Anyway… That second film can be a bear to get done, can't it? It's been eight years since Attack the Block, which may not have been a hit, but which certainly Joe Cornish him on a lot of people's radar, and the only credit he got in that time was as a co-writer on Ant-Man, which could very well have predated Block. How that doesn't get you right back to work - and how not getting back to work doesn't drive you mad to the point where you find some more obviously productive way to make a living or create art (he's apparently not the photographer of the same name) - is something I can't fathom.

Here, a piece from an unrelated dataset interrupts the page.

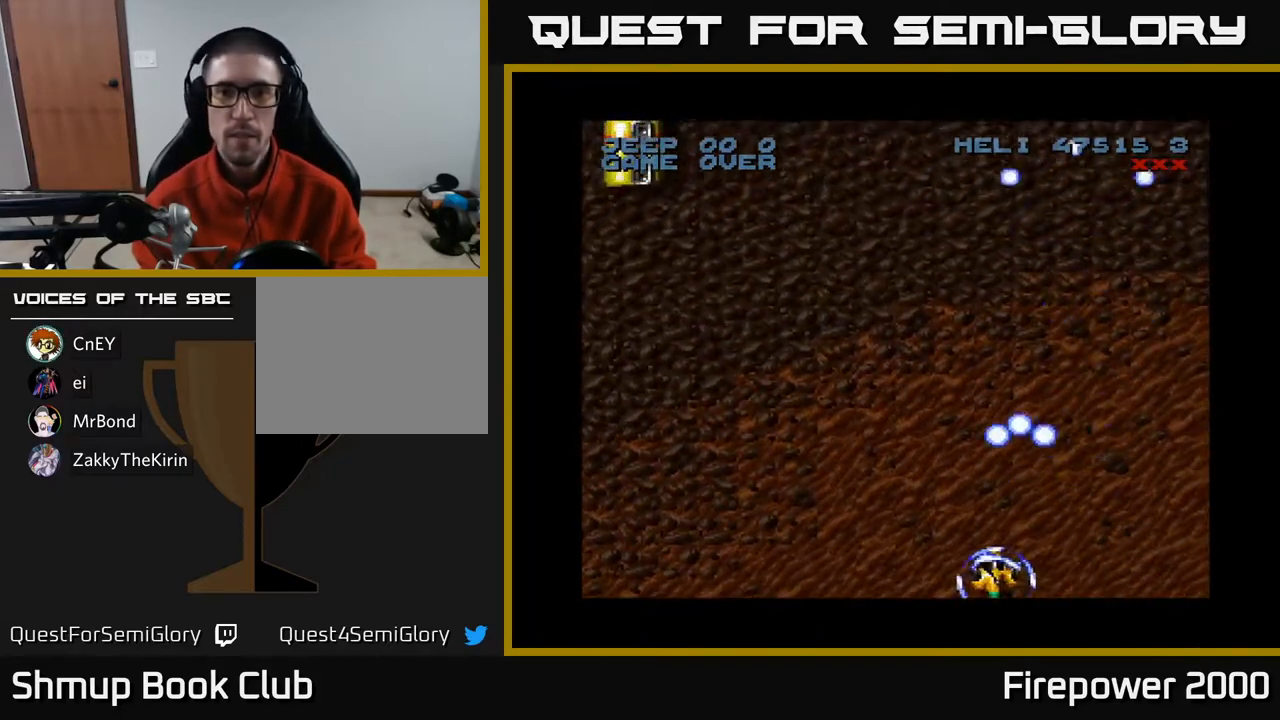
{"buttons": ["A", "DPAD_UP", "DPAD_LEFT"], "left_stick": "center", "right_stick": "center", "events": [[417, "DPAD_UP", "down"]]}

I had to admit, I was a little surprised that the guy who made Attack the Block was following it up with a kids' movie, but he was one of the writers on Adventures of Tintin, so it's not like making fun movies for kids came out of nowhere.
The Kid Who Would Be King
* * * ¼ (out of four)
Seen 26 January 2019 in AMC Boston Common #8 (first-run, DCP)

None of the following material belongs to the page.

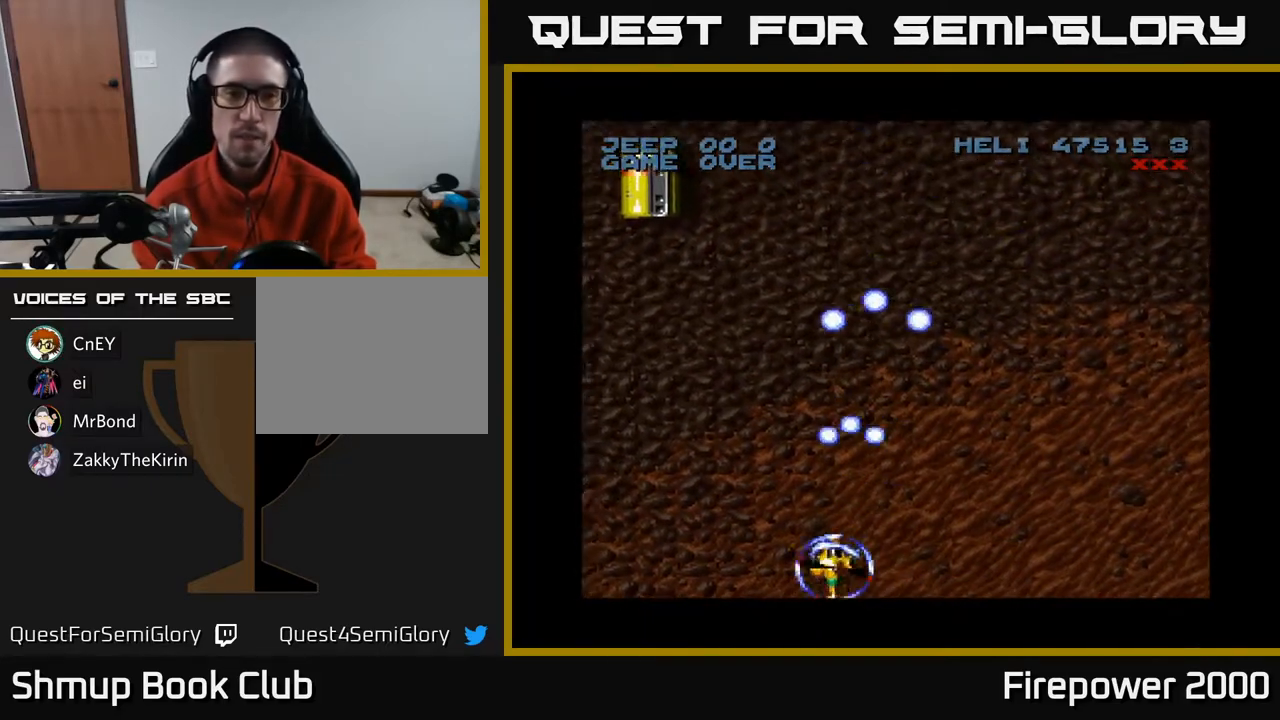
{"buttons": ["A", "DPAD_UP", "DPAD_LEFT"], "left_stick": "center", "right_stick": "center", "events": []}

There's a fascinating urgency in this film's opening scenes that you don't often see in family movies - most go for an optimistic timelessness even when presenting their young heroes with a dire threat, rather than being grounded in the present anxiety. It doesn't permeate the movie, which is for the best, but the fact that it's there and comes and goes as needed certainly marks this as a bit better than a lot of what gets made for kids.
It opens with an animated retelling of the King Arthur legend before introducing Alexander (Louis Ashbourne Serkis), who is probably second-lowest on the totem pole in his middle school but, to his credit, tends to stick up for Bedders (Dean Chaumoo), the one guy below him and his best friend, rather than passing any bullying he receives along. That mostly comes from Lance (Tom Taylor) and Kaye (Rhianna Dorris), and it's them chasing him after detention that causes him to stumble upon an actual sword in a stone in the middle of London. He is able to draw it, not quite realizing what he's stumbled upon, at least not until the undead start chasing him at nightfall and a weird older kid calling himself "Merton" (Angus Imrie) shows up at school, warning that Morgana (Rebecca Ferguson) is close to returning to Earth - a solar eclipse in four days time is just the thing to make it happen - which sends the four kids on a quest to learn how to combat her evil and learn why the sword chose him.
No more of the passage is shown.